Après avoir investi près de 3 milliards pour acquérir des droits de polluer sur le marché du carbone, les entreprises ontariennes n'ont plus le droit de les vendre. La Californie et le Québec ont interdit à leurs entreprises de les acquérir pour éviter l'effondrement du programme de lutte contre les changements climatiques.

Doug Ford, élu premier ministre de l'Ontario le 8 juin, a annoncé vendredi que sa province se retirerait du système de plafonnement et d'échange qui vise à limiter les émissions de gaz à effet de serre (GES).

Cette nouvelle a été accueillie avec déception par son homologue québécois, Philippe Couillard, qui a réagi pour la première fois à la décision, hier.

« Je trouve ça triste de voir l'Ontario s'éloigner d'un engagement concret dans la lutte aux changements climatiques », a-t-il déclaré au terme d'un discours à Lévis.

Le Québec et la Californie sont désormais les seuls participants au marché du carbone chapeauté par la Western Climate Initiative. Dès vendredi, ils ont interdit aux émetteurs ontariens de vendre les droits d'émissions qu'ils avaient acquis sur le marché depuis le début du programme dans cette province, en 2017. Aux yeux de M. Couillard, c'était la seule chose à faire pour éviter l'effondrement du marché.

« Le marché du carbone a été fermé aux entreprises ontariennes parce que, ce qui serait arrivé, c'est qu'ils seraient venus faire littéralement du dumping de bons d'émissions dans notre marché, affaisser les prix et détruire le marché. Ils ne peuvent plus faire ça maintenant. » - Philippe Couillard, premier ministre du Québec

Pierre-Olivier Pineau, titulaire de la Chaire de gestion du secteur de l'énergie à HEC Montréal, s'est dit surpris de la vitesse avec laquelle les entreprises ontariennes ont été exclues du marché de la revente. Mais selon lui, la mesure était nécessaire en raison de l'apparente détermination de Doug Ford à quitter le programme.

« Peut-être que la mécanique pour mettre fin au marché va être trop difficile pour Doug Ford : va-t-il rembourser tous les droits d'émissions vendus ? Avec quel argent ? S'il ne les rembourse pas, les émetteurs vont être très, très fâchés, et il aura une crise interne à gérer », prédit le chercheur.
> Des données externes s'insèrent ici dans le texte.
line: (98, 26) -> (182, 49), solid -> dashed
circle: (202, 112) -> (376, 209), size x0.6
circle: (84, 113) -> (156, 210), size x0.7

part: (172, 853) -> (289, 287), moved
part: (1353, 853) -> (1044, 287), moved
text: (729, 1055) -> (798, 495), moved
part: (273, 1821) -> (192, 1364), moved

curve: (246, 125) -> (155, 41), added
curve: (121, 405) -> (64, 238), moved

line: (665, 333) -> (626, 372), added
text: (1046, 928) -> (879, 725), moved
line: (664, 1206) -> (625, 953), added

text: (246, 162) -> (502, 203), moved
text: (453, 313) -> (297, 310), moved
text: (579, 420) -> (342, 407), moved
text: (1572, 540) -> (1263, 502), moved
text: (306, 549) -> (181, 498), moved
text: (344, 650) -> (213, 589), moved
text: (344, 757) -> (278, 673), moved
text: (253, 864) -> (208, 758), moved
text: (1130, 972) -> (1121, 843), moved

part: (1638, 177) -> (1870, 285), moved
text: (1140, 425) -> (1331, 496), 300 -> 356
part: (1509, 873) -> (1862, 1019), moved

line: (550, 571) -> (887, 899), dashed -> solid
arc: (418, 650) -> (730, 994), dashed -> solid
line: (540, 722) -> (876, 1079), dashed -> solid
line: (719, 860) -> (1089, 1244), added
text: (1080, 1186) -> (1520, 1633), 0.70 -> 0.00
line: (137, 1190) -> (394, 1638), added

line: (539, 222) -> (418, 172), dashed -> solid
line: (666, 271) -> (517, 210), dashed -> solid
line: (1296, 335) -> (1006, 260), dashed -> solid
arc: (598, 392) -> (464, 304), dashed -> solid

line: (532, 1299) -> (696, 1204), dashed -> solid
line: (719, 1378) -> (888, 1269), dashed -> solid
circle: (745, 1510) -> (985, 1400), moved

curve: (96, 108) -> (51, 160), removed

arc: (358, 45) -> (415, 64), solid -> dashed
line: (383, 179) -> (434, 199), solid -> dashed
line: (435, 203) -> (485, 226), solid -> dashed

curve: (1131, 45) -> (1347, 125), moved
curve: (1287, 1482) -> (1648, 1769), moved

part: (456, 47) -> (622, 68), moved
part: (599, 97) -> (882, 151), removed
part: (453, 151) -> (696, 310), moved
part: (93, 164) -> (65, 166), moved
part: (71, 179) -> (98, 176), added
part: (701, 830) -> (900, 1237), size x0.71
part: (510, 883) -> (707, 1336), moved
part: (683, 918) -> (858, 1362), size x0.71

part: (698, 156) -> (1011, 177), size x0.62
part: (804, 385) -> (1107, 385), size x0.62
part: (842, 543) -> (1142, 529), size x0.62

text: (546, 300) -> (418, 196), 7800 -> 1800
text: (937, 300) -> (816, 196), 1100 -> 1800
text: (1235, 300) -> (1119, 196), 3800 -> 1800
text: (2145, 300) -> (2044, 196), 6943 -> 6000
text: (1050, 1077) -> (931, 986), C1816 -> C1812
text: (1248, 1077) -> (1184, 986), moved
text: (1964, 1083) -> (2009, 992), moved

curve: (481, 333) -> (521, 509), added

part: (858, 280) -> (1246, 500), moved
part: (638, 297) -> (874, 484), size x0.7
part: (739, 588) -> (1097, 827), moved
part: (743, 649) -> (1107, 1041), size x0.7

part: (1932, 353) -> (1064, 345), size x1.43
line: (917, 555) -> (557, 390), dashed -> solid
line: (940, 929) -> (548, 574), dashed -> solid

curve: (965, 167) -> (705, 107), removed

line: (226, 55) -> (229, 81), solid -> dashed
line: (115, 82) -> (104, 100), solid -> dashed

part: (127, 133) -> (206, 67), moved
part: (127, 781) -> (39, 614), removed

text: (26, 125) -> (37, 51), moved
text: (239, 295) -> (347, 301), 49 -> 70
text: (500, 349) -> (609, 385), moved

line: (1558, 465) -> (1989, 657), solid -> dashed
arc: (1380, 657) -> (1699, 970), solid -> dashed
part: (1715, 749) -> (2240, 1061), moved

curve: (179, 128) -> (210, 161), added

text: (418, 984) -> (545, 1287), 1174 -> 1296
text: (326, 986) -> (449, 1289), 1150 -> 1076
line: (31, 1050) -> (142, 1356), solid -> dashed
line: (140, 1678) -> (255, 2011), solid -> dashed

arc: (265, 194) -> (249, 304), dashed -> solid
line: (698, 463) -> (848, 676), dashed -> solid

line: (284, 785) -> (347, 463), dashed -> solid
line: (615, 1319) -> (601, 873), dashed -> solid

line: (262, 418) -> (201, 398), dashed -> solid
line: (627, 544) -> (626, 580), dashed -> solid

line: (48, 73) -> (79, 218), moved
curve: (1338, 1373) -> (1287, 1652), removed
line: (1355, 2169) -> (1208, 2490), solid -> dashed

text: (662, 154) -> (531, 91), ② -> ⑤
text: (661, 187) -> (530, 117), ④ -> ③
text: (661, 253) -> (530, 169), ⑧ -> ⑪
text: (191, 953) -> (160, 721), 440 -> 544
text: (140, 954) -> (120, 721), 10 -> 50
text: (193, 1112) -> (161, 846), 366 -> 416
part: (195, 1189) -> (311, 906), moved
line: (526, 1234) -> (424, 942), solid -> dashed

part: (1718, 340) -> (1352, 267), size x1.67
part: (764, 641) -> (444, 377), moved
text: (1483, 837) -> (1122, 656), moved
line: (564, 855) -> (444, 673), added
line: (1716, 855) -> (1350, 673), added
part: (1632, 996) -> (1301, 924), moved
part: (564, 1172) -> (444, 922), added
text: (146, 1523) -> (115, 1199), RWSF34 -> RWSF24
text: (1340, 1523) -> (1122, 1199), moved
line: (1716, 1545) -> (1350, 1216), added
En effet, les émetteurs industriels de l'Ontario - raffineries, cimenteries, constructeurs automobiles, etc. - sont maintenant coincés avec des droits de polluer qu'ils ont payés en tout près de 3 milliards. Il leur est impossible de les revendre, ce qui laisse entrevoir des litiges importants, selon plusieurs observateurs.

« Du point de vue de l'entreprise, ces droits sont considérés comme un actif comptable », a résumé Dave Sawyer, économiste à l'organisme EnviroEconomics.

Selon lui, les états financiers de toutes ces entreprises devront être révisés à la baisse. Certaines ont emprunté en s'appuyant sur la valeur de ces droits pour investir dans des technologies moins polluantes.

« C'est un gâchis », a dit M. Sawyer, qui avait conseillé le gouvernement ontarien lors de la mise en place du système de plafonnement et d'échange.

Keith Stewart, porte-parole de Greenpeace, entrevoit des poursuites coûteuses pour le gouvernement ontarien.

« À moins que M. Ford soit préparé à dépenser des milliards de dollars pour sortir l'Ontario du marché, certaines de ces entreprises vont intenter des poursuites », a résumé M. Stewart.

Il rappelle aussi qu'Ottawa imposera bientôt une taxe sur le carbone à toutes les provinces qui n'ont aucun programme de tarification des GES. Cette taxe s'élèvera à 50 $ la tonne en 2022, une somme beaucoup plus élevée que les quelque 19 $ qu'il fallait dépenser sur le marché du carbone lors de la dernière vente aux enchères.

Autrement dit, a estimé M. Stewart, les entreprises risquent de payer davantage pour polluer sous le gouvernement Ford qu'auparavant.

EN CHIFFRES

269

Nombre d'entreprises ontariennes qui ont acquis des droits d'émissions pour se conformer au système de plafonnement et d'échange mis en place en 2017.

2,9 milliards

Sommes investies par des entreprises ontariennes pour acquérir des droits d'émissions dans les ventes aux enchères du gouvernement depuis 2017.